(PROVIDED TEXT)

Contents |
Debugging Applications and SAFplus Platform Components
The high availability features of the SAFplus Platform interfere with debugging applications because the act of debugging an application breaks the performance and availability "contract" between the SAFplus Platform and an application and therefore causes the SAFplus Platform to restart the application.
This HOWTO describes strategies that can be used to debug within an high availability environment. It is not a primer on gdb. In fact, it assumes an in-depth knowledge of debugging using gdb (or gdb derivatives such as Wind River's IDE) and therefore focuses exclusively on the interactions between the debugger and the SAFplus Platform.
It is useful to toggle the following debugging interventions on an as needed basis since many "defeat" the high availability features of the SAFplus Platform. Therefore the examples below use a global variable (that you could define in your component's clCompAppMain.c) called debuggingOn to control some features.
int debuggingOn = 1; /* Set to 0 to turn debugging off, 1 to turn it on */
Debugging Configuration Settings
To aid in debugging, options exist to "defeat" the normal SAFplus monitoring of processes and threads. The following settings are accessible either via global or environment variables. The global variable can be used to initiate debugging behavior some time during the execution of your process. The environment variable will cause debugging behavior across the entire SAFplus model. These variables are all "FALSE" (not in debug mode) by default, setting to TRUE will enable their effects. In the following list, the global variable is first and the environment variable is in parenthesis.
- clDbgPauseOn (CL_DEBUG_PAUSE)
If a thread is going to abort or assert, SAFplus can cause the thread to block on a semaphore instead. This allows the engineer to attach to the process via gdb and look at the thread's state.
- clDbgPauseOnCodeError (CL_DEBUG_PAUSE_CODE_ERROR)
If clDbgPauseOn is TRUE, then this variable enables "pauses" on errors that are clearly application bugs -- such as passing a NULL pointer to a SAFplus API. Normally, SAFplus API calls return an error in these cases. But realistically, an application's error handling code can rarely solve bugs in itself -- other then via very granular solutions such as running with reduced functionality or by exiting gracefully. By pausing at the moment the bug is detected, the stack remains available for analysis through gdb.
- clDbgNoKillComponents (CL_DEBUG_COMP_NO_KILL)
This global variable exists in the AMF server and your component. If the AMF was going to kill a component for any reason, or a SAFplus library is going to assert for issues like thread pool timeouts, it will not do so with this variable set to TRUE. This allows the developer to attach to it via gdb. However, note that the AMF or application will continue as if it had actually killed the component and so proper AMF (application) operation after the event is not guaranteed. For this reason, other ways to avoid common cases where the AMF kills a component are discussed in the next sections.
- clDbgCompTimeoutOverride (CL_DEBUG_COMP_TIMEOUT_OVERRIDE)

(INPUT FOR THIS TASK)

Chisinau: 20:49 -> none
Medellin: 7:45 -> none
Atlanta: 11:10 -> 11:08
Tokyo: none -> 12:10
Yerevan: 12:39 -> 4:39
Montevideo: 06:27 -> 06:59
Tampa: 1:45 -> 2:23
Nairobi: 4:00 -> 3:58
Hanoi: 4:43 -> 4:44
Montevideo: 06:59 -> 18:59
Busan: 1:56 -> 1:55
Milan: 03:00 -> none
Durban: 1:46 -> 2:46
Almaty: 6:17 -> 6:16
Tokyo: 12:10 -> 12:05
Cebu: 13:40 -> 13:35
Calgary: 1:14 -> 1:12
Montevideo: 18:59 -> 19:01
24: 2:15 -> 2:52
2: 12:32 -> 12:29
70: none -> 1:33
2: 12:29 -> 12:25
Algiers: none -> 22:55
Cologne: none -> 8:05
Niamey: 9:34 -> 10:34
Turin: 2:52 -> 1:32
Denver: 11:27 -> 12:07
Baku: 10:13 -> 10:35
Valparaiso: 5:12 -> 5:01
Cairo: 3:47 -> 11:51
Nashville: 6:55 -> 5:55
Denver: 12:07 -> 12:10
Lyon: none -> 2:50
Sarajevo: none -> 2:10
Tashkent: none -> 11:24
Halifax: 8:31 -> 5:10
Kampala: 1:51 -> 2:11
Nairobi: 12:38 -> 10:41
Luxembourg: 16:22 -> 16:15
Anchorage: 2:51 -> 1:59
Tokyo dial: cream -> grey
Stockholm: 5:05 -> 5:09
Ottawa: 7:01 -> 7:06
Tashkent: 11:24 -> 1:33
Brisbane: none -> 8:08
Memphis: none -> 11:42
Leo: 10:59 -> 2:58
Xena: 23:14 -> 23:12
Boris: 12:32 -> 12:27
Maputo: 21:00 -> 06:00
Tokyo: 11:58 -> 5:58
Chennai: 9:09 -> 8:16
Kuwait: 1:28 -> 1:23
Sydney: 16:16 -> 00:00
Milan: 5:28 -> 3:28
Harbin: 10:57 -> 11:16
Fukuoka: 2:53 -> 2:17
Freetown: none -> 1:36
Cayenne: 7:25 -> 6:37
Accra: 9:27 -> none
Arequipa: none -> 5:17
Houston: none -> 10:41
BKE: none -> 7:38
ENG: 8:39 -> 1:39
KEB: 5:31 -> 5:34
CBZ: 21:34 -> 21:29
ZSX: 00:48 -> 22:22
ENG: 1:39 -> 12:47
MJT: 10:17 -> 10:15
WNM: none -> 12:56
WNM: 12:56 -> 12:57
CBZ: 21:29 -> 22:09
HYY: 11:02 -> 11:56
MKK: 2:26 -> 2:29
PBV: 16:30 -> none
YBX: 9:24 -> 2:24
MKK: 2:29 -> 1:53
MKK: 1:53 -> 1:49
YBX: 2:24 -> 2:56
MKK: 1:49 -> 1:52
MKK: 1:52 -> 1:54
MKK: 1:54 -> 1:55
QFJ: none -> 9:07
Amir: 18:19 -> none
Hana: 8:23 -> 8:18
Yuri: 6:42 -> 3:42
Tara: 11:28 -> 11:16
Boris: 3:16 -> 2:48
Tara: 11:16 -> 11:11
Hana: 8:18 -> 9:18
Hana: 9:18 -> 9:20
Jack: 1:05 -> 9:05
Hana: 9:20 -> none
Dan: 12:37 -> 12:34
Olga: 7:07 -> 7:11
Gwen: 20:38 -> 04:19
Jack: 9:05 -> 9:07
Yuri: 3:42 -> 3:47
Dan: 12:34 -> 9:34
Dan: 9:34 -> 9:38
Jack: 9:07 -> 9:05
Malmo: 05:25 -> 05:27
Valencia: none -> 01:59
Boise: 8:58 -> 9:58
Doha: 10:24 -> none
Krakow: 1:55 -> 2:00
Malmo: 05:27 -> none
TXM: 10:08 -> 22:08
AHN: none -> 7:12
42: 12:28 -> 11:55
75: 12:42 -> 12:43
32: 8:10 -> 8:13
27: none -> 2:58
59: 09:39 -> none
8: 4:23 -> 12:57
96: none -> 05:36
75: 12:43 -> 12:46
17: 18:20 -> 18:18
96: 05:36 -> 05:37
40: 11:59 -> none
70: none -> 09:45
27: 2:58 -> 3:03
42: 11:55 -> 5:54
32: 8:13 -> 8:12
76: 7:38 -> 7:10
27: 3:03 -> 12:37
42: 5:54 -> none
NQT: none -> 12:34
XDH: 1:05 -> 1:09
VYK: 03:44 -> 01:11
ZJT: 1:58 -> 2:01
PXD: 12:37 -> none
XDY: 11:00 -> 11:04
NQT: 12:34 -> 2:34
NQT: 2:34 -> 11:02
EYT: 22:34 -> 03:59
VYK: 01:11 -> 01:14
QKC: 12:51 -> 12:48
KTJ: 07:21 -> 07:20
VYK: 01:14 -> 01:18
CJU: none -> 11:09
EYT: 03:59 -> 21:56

(SET TASKS)
**1.** Transcribe the clock entries, everything from the first entry down to the line that contains "Fukuoka: 2:53 -> 2:17", with both of those lines included.
**2.** Write the next part of the page on debugging SAFplus Platform components, picking up right after its last line.

(THE ANSWERS)
**1.**
Chisinau: 20:49 -> none
Medellin: 7:45 -> none
Atlanta: 11:10 -> 11:08
Tokyo: none -> 12:10
Yerevan: 12:39 -> 4:39
Montevideo: 06:27 -> 06:59
Tampa: 1:45 -> 2:23
Nairobi: 4:00 -> 3:58
Hanoi: 4:43 -> 4:44
Montevideo: 06:59 -> 18:59
Busan: 1:56 -> 1:55
Milan: 03:00 -> none
Durban: 1:46 -> 2:46
Almaty: 6:17 -> 6:16
Tokyo: 12:10 -> 12:05
Cebu: 13:40 -> 13:35
Calgary: 1:14 -> 1:12
Montevideo: 18:59 -> 19:01
24: 2:15 -> 2:52
2: 12:32 -> 12:29
70: none -> 1:33
2: 12:29 -> 12:25
Algiers: none -> 22:55
Cologne: none -> 8:05
Niamey: 9:34 -> 10:34
Turin: 2:52 -> 1:32
Denver: 11:27 -> 12:07
Baku: 10:13 -> 10:35
Valparaiso: 5:12 -> 5:01
Cairo: 3:47 -> 11:51
Nashville: 6:55 -> 5:55
Denver: 12:07 -> 12:10
Lyon: none -> 2:50
Sarajevo: none -> 2:10
Tashkent: none -> 11:24
Halifax: 8:31 -> 5:10
Kampala: 1:51 -> 2:11
Nairobi: 12:38 -> 10:41
Luxembourg: 16:22 -> 16:15
Anchorage: 2:51 -> 1:59
Tokyo dial: cream -> grey
Stockholm: 5:05 -> 5:09
Ottawa: 7:01 -> 7:06
Tashkent: 11:24 -> 1:33
Brisbane: none -> 8:08
Memphis: none -> 11:42
Leo: 10:59 -> 2:58
Xena: 23:14 -> 23:12
Boris: 12:32 -> 12:27
Maputo: 21:00 -> 06:00
Tokyo: 11:58 -> 5:58
Chennai: 9:09 -> 8:16
Kuwait: 1:28 -> 1:23
Sydney: 16:16 -> 00:00
Milan: 5:28 -> 3:28
Harbin: 10:57 -> 11:16
Fukuoka: 2:53 -> 2:17

**2.**
This global variable exists in the AMF server. If the AMF was going to kill a component due to a timeout, it will not do so. This allows the developer to attach to it via gdb. However, note that the AMF will continue as if it had actually killed the component and so proper AMF operation after the event is not guaranteed. For this reason, other ways to avoid component timeouts are discussed in the next few sections.
Stopping Process Health Monitoring
It is extremely irritating to attach to your process via a debugger only to have the SAFplus's high availability features intervene and kill the process you are trying to debug! Certain techniques can be used to temporarily "defeat" this feature to allow debugging to occur. Of course, while the feature is "off" the high availability features do not work.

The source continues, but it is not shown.